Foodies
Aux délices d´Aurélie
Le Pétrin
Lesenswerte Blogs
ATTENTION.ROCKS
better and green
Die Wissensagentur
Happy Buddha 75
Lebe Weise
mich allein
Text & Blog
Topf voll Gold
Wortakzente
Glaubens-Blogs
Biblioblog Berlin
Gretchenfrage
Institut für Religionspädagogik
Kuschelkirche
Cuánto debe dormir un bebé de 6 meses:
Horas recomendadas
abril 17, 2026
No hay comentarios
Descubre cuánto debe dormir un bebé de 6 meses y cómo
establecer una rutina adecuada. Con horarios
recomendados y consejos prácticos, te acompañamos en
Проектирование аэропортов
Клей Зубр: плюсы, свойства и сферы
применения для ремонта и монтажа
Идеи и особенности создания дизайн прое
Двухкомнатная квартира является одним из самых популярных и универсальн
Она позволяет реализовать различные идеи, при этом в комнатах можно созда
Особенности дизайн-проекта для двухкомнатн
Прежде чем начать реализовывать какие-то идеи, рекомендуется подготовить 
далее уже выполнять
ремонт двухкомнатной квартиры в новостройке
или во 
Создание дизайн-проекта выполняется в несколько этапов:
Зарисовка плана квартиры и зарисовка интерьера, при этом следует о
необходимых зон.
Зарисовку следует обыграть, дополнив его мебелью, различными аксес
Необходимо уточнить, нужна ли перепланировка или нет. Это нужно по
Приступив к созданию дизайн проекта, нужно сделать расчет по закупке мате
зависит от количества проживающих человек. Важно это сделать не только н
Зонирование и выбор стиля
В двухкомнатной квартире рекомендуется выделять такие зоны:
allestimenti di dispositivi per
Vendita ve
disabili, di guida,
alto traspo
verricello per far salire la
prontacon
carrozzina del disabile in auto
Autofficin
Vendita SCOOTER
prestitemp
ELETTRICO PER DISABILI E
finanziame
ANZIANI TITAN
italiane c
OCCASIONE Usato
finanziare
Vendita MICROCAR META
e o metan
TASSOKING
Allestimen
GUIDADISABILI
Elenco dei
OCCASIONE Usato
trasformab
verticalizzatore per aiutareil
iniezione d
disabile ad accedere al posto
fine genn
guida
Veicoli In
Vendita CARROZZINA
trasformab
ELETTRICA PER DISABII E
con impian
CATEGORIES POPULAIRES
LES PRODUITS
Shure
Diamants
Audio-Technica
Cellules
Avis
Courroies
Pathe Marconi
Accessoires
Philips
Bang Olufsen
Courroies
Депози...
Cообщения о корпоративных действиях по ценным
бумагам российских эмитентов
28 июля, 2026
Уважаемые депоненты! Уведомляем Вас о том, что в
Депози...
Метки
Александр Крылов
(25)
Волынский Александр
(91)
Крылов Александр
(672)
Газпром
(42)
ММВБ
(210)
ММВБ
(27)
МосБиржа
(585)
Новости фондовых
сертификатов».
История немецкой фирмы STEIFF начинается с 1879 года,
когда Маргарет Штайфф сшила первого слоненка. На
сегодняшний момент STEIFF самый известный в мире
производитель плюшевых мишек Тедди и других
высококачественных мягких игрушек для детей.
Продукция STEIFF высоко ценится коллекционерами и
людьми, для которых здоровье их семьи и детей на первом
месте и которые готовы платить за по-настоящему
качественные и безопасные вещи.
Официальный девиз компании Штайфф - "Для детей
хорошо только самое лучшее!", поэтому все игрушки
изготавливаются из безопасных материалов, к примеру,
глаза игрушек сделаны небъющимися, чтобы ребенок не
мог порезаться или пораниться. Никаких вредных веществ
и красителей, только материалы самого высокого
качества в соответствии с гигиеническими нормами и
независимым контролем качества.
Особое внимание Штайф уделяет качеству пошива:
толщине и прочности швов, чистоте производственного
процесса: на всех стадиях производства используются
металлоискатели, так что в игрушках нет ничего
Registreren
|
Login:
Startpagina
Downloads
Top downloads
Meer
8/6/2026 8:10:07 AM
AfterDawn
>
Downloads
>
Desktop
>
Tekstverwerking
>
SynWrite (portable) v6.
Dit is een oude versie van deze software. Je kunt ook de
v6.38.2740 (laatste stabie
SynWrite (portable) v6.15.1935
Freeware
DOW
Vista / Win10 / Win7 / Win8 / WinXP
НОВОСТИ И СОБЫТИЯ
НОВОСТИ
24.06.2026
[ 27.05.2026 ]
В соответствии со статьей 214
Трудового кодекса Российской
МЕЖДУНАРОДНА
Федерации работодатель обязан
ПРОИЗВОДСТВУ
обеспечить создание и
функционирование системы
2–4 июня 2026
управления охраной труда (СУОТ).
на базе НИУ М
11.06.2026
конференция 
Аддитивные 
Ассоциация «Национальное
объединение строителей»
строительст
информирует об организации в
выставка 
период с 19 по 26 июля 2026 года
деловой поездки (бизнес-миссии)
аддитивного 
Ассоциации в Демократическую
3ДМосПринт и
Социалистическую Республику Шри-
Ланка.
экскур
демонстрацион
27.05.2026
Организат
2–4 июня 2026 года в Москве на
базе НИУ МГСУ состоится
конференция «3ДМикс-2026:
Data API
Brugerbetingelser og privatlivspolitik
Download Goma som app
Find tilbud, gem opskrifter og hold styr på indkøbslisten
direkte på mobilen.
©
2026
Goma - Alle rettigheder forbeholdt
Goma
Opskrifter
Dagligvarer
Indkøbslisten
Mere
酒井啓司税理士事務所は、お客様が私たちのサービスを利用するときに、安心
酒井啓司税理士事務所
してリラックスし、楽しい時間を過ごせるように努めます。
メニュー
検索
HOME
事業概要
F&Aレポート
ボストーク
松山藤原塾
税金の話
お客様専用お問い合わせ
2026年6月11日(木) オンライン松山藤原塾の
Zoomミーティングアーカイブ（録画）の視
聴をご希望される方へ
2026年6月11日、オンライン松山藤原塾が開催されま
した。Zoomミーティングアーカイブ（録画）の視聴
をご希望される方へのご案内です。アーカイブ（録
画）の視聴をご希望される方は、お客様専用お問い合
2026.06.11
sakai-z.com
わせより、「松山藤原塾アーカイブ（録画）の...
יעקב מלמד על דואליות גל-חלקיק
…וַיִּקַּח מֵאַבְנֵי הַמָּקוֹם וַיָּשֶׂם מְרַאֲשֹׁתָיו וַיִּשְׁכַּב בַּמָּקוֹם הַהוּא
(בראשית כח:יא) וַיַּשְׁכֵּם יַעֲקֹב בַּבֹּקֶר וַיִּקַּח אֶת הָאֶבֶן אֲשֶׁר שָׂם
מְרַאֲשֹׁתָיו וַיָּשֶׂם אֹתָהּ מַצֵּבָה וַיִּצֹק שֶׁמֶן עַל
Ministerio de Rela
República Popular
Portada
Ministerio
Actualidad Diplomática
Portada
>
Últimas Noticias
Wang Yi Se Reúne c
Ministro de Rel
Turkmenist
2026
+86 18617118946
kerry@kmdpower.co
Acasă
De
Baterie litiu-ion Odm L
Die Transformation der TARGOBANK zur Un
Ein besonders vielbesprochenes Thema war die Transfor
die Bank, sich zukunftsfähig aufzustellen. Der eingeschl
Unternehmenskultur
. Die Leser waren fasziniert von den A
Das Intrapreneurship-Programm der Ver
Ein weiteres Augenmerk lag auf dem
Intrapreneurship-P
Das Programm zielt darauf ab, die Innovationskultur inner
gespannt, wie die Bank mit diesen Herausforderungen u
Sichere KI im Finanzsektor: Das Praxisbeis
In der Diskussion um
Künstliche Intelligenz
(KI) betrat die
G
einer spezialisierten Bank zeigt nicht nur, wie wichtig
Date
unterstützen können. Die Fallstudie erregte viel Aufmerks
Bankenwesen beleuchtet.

YOUR INSTRUCTIONS: Using the material, count the lines where the word "SynWrite" appears. Give the number by itself.

SOLUTION TO THIS TASK: 2